Abdullah İbn Zübeyr (r.a.)’ın minber üzerinde şöyle dediği işitilmiştir:



“Sen, af (veya kolaylık) yolunu benimse, (İslâm’a) uy­gun olanı (örfü) emret ve cahillerden yüz çevir.” (A’râf, 7/199) ayetini okuduktan sonra dedi ki:



- Allah'a yemin ederim, bu ayet-i kerime ile insanların ahlâkından en kolayını almaktan başka bir şey ile emredilmemiştir.



Allah’a yemin ederim, ben, insanlarla arkadaşlık ettiğim müddet, bunu uygulayacağım. (İnsanlar için günah olmayan kolay tarafı tutacağım, onlara iyi mua­mele edip güçlük çıkarmayacağım.)[426]

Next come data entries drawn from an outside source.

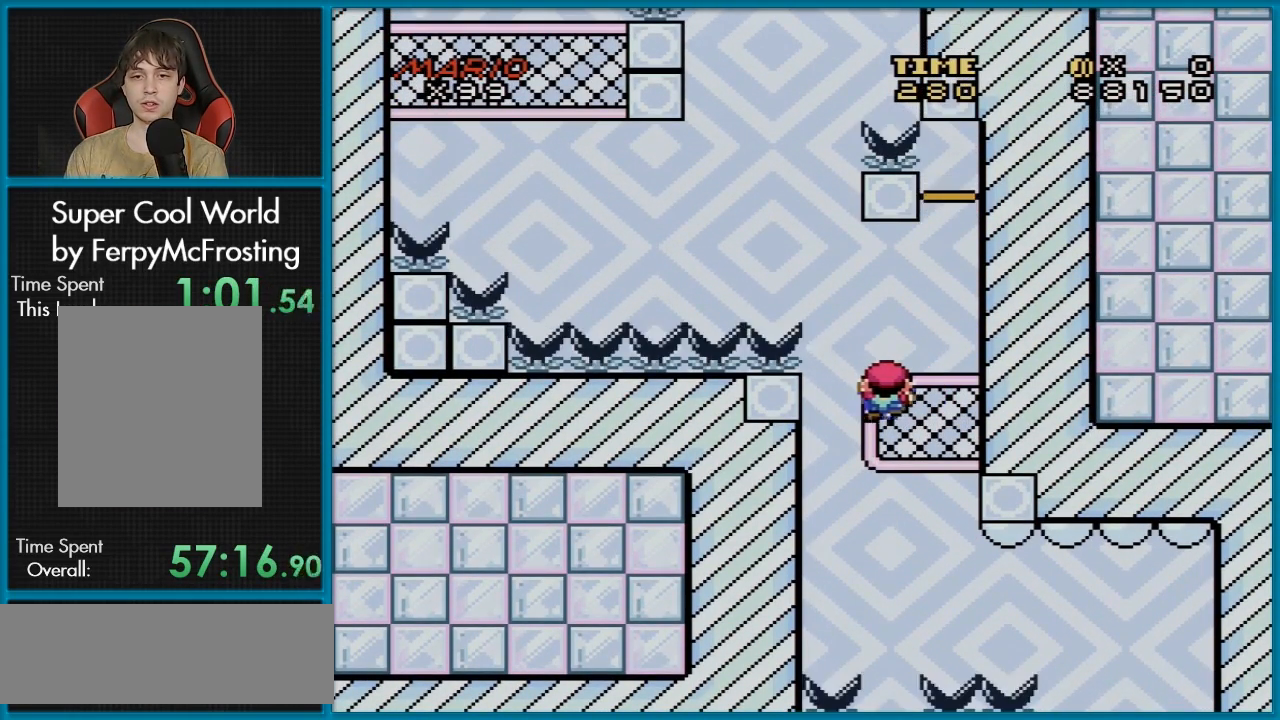
{"buttons": ["B", "Y", "DPAD_LEFT"], "events": [[83, "DPAD_LEFT", "up"], [367, "DPAD_LEFT", "down"], [467, "B", "down"]]}
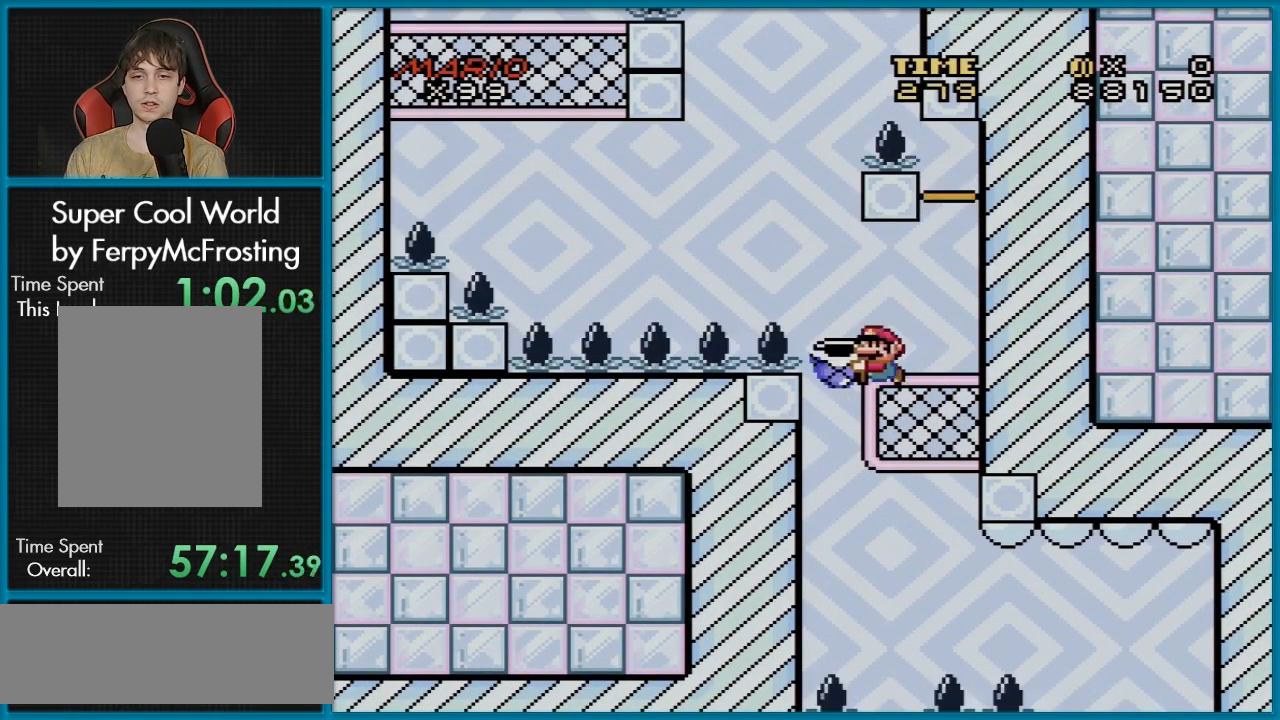
{"buttons": ["B", "Y", "DPAD_LEFT"], "events": [[250, "Y", "up"], [334, "Y", "down"]]}
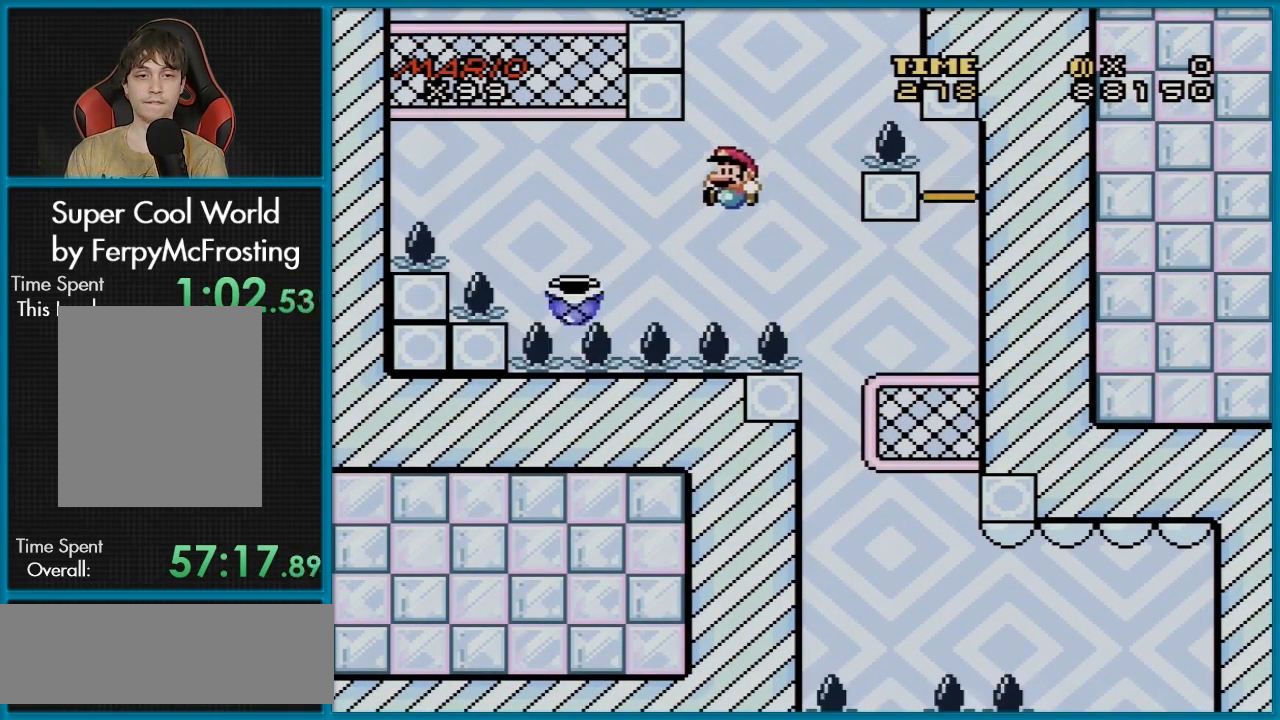
{"buttons": ["Y", "DPAD_RIGHT"], "events": [[417, "B", "up"], [467, "DPAD_DOWN", "down"], [467, "DPAD_LEFT", "up"], [484, "DPAD_DOWN", "up"], [484, "DPAD_RIGHT", "down"]]}
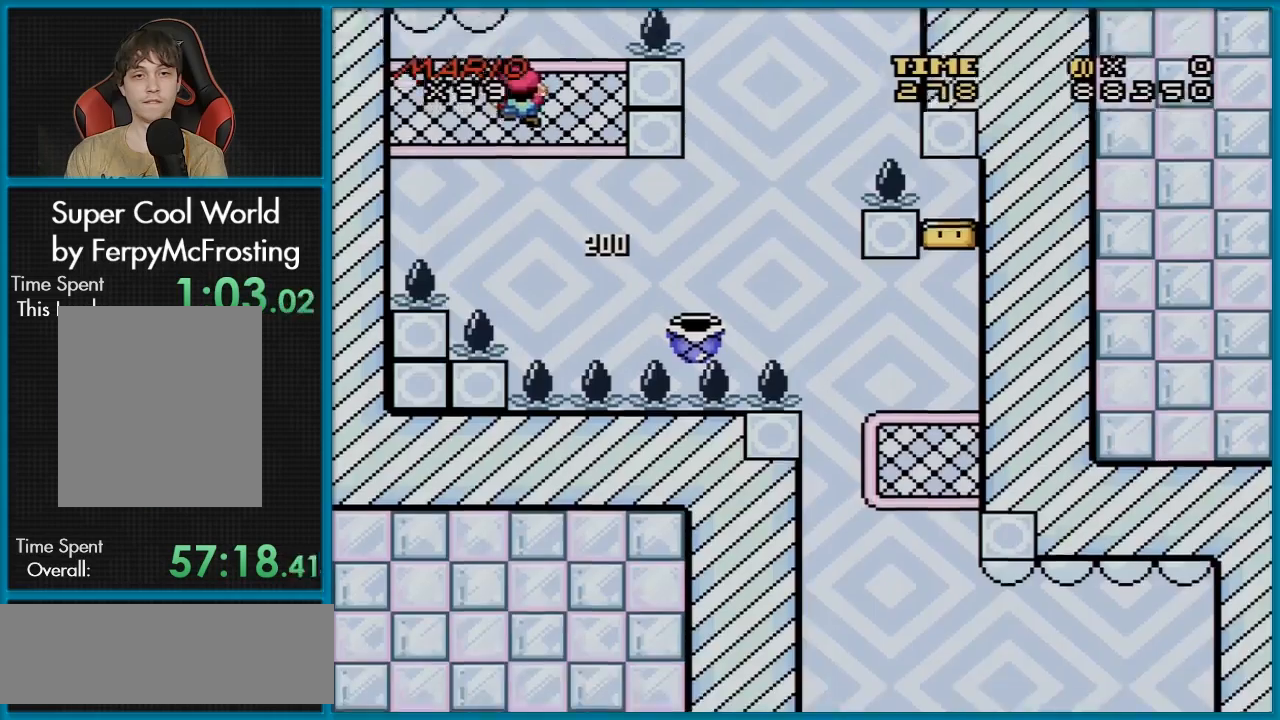
{"buttons": ["Y"], "events": [[100, "DPAD_UP", "down"], [134, "DPAD_RIGHT", "up"], [267, "DPAD_UP", "up"]]}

 Abdullah İbn Zübeyr (r.a.):



- Allah, Peygamberine insanların ahlâkından affı alıp tutmasını emretti, demiştir.[427]



Zâtın biri, Me’mun’a sert bir dil ile nasihat etmeğe baş­ladı:



Me’mun adama dedi ki:



- Efendi, tatlı konuş! Zirâ Allah Teâlâ, senden daha iyi­sini, benden daha kötüsüne gönderdiği hâlde ona, rifk ile söylemeyi emretti:



“(Allah, Musa’ya:) ‘Ona (Fir'avn’a), yumuşak söz söy­leyin. Umulur ki, öğüt alıp düşünür veya içi titrer korkar.” (Tâhâ, 20/44) buyurdu.



İrşâd edecek olan zât, peygamberlere uymalı ve onların çıktığı çığırdan yürümelidir.[428]